Glycerol and glycerol-containing compounds such as lipids belong to the most abundant organic compounds that may serve as nutrient for many bacteria. For the cell wall-less bacteria of the genus Mycoplasma, glycerol derived from phospholipids of their human or animal hosts is the major source of carbon and energy. The lipids are first degraded by lipases, and the resulting glycerophosphodiesters are transported into the cell and cleaved to release glycerol-3-phosphate. Alternatively, free glycerol can be transported, and then become phosphorylated. The oxidation of glycerol-3-phosphate in Mycoplasma spp. as well as in related firmicutes involves a hydrogen peroxide-generating glycerol-3-phosphate oxidase. This enzyme is a key player in the virulence of Mycoplasma spp. as the produced hydrogen peroxide is one of the major virulence factors of these bacteria. In this review, the different components involved in the utilization of lipids and glycerol in Mycoplasma pneumoniae and related bacteria are discussed.

Identification of the Components Involved in Cyclic Di-AMP Signaling in Mycoplasma pneumoniae.

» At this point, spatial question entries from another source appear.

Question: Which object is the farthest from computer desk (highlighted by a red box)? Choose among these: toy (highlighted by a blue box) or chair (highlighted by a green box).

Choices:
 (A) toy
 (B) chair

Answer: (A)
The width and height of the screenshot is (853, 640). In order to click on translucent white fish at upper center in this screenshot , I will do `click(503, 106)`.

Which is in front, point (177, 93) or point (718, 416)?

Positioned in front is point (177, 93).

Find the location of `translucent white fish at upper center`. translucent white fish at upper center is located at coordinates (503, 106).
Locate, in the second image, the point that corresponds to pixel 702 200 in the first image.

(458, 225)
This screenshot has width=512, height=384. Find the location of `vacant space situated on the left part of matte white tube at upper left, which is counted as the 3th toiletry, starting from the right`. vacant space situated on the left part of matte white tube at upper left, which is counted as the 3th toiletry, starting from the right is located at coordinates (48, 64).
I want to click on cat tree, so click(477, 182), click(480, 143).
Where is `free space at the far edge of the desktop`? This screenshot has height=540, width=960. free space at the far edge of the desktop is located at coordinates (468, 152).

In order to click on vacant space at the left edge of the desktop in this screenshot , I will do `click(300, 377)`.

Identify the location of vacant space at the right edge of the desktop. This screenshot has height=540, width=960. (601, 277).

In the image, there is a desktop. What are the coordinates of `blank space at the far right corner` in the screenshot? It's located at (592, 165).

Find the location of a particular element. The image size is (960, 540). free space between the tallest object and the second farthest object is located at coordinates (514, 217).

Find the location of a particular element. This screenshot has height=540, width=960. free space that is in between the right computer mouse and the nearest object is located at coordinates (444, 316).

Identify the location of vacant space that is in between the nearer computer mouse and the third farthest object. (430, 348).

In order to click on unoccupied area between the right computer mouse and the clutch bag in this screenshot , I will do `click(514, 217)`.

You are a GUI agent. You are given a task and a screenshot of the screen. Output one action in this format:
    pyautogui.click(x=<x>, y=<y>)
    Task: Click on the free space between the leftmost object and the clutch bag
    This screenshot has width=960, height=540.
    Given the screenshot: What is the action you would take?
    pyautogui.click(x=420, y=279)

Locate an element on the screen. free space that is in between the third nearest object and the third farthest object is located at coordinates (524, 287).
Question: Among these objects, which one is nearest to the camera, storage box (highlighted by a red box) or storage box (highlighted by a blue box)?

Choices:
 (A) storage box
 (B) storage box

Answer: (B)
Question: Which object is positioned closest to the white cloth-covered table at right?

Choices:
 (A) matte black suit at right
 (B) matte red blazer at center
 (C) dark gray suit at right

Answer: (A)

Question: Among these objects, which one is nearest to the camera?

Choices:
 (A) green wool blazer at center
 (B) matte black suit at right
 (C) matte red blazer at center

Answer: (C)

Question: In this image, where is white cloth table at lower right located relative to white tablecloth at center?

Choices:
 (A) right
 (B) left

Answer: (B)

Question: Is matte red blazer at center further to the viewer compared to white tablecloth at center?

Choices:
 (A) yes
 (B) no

Bacteria often use cyclic dinucleotides as second messengers for signal transduction. While the classical molecule c-di-GMP is involved in lifestyle selection, the functions of the more recently discovered signaling nucleotide cyclic di-AMP are less defined. For many Gram-positive bacteria, c-di-AMP is essential for growth suggesting its involvement in a key cellular function. We have analyzed c-di-AMP signaling in the genome-reduced pathogenic bacterium Mycoplasma pneumoniae. Our results demonstrate that these bacteria produce c-di-AMP, and we could identify the diadenylate cyclase CdaM (MPN244). This enzyme is the founding member of a novel family of diadenylate cyclases. Of two potential c-di-AMP degrading phosphodiesterases, only PdeM (MPN549) is active in c-di-AMP degradation, whereas NrnA (MPN140) was reported to degrade short oligoribonucleotides. As observed in other bacteria, both the c-di-AMP synthesizing and the degrading enzymes are essential for M. pneumoniae suggesting control of a major homeostatic process. To obtain more insights into the nature of this process, we have identified a c-di-AMP-binding protein from M. pneumoniae, KtrC. KtrC is the cytoplasmic regulatory subunit of the low affinity potassium transporter KtrCD. It is established that binding of c-di-AMP inhibits the KtrCD activity resulting in a limitation of potassium uptake. Our results suggest that the control of potassium homeostasis is the essential function of c-di-AMP in M. pneumoniae.